When working with time-series datasets like the Seoul Bike Sharing Demand data from UCI, one of the most insightful analyses is to check how demand changes across months and hours. This helps us uncover seasonality patterns and understand when people use bikes most often.
In this post, I’ll show you step by step how to do this in Python using pandas, matplotlib, and seaborn.
🔹 Step 1: Load the data
import pandas as pd
import matplotlib.pyplot as plt
import seaborn as sns
import calendar
df = pd.read_csv("SeoulBikeData.csv", encoding="utf-8")
Get the dataset here: https://archive.ics.uci.edu/dataset/560/seoul+bike+sharing+demand
🔹 Step 2: Parse the datetime correctly
The dataset contains a Date column (dd/mm/yyyy) and an Hour column.
We combine them into a proper datetime field and set it as the index.
# Parse date correctly (day comes first in this dataset)
df['date'] = pd.to_datetime(df['Date'], dayfirst=True)
# Create datetime column by adding hours
df['datetime'] = df['date'] + pd.to_timedelta(df['Hour'], unit='h')
# Set as index
df = df.set_index('datetime').sort_index()
# Clean column names for convenience
df.columns = df.columns.str.strip().str.lower().str.replace(" ", "_")
Now we can easily extract month, day, hour from the datetime index.
🔹 Step 3: Add useful time columns
df['month'] = df.index.month
df['hour'] = df.index.hour
🔹 Step 4: Average bike demand by hour
hourly_mean = df.groupby('hour')['rented_bike_count'].mean()
plt.figure(figsize=(8,4))
hourly_mean.plot(kind='bar', color="teal")
plt.title("Average Bike Demand by Hour of Day")
plt.xlabel("Hour of Day (0–23)")
plt.ylabel("Average Rented Bike Count")
plt.show()
📈 Insight: You’ll usually see morning and evening peaks, reflecting office commute patterns.
🔹 Step 5: Average bike demand by month
monthly_mean = df.groupby('month')['rented_bike_count'].mean()
# Replace numbers with month abbreviations
monthly_mean.index = monthly_mean.index.map(lambda x: calendar.month_abbr[x])
plt.figure(figsize=(8,4))
monthly_mean.plot(kind='bar', color="coral")
plt.title("Average Bike Demand by Month")
plt.xlabel("Month")
plt.ylabel("Average Rented Bike Count")
plt.show()
📈 Insight: Bike demand usually peaks in spring and autumn (comfortable weather), while winter months show a dip due to cold and snow.

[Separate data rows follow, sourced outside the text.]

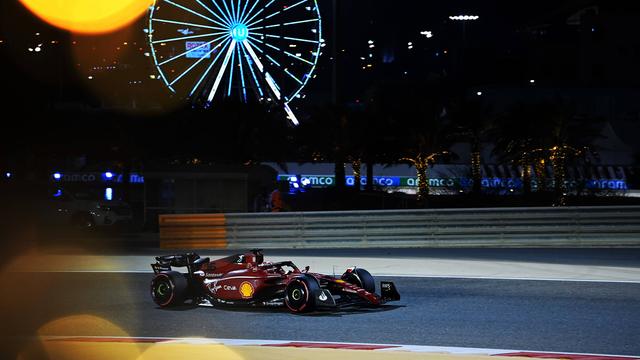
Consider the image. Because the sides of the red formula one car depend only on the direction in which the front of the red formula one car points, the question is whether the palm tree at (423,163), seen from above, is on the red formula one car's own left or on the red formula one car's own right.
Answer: on the red formula one car's own left

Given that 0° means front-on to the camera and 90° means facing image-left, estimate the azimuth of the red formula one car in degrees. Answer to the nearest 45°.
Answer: approximately 315°

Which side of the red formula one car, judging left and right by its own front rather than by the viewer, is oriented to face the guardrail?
left

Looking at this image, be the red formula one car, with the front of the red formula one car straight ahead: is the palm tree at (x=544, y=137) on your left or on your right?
on your left
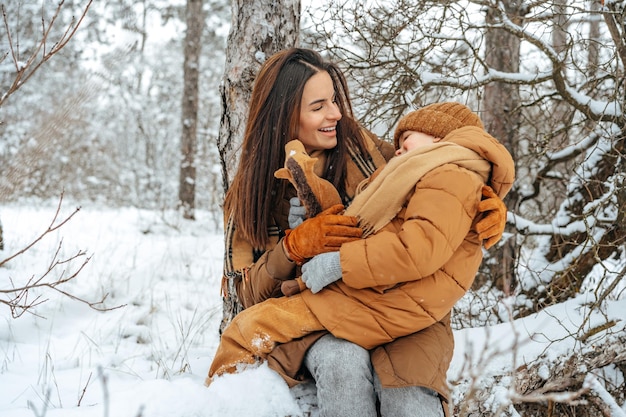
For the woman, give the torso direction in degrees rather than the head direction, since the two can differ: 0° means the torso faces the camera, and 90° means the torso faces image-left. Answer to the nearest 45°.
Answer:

🔹 Step 6: Combine month + hour (heatmap)
Sometimes, looking at just months or just hours is not enough. A heatmap lets us see both dimensions together.
pivot = df.pivot_table(
index='hour',
columns='month',
values='rented_bike_count',
aggfunc='mean'
)
plt.figure(figsize=(10,6))
sns.heatmap(pivot, cmap="YlOrRd", annot=False)
plt.title("Heatmap of Bike Demand (Hour vs Month)")
plt.xlabel("Month")
plt.ylabel("Hour of Day")
plt.show()
📊 Insight: You’ll notice that commuting peaks (around 8 AM and 6 PM) are strong in spring and autumn, but almost disappear in snowy winter months.
🚴 Key Takeaways
- Hour-of-day patterns clearly show commuter peaks.
- Month-wise analysis highlights seasonality (high demand in spring/autumn, low in winter).
- Heatmaps give a combined view, showing how hourly demand varies across months.
Such insights are crucial for:
- Bike redistribution planning
- Maintenance scheduling
- Promotions/discounts during off-season
- Forecasting demand for city planning
👉 This type of EDA is the foundation before you build predictive models (like Random Forests or time-series forecasting models).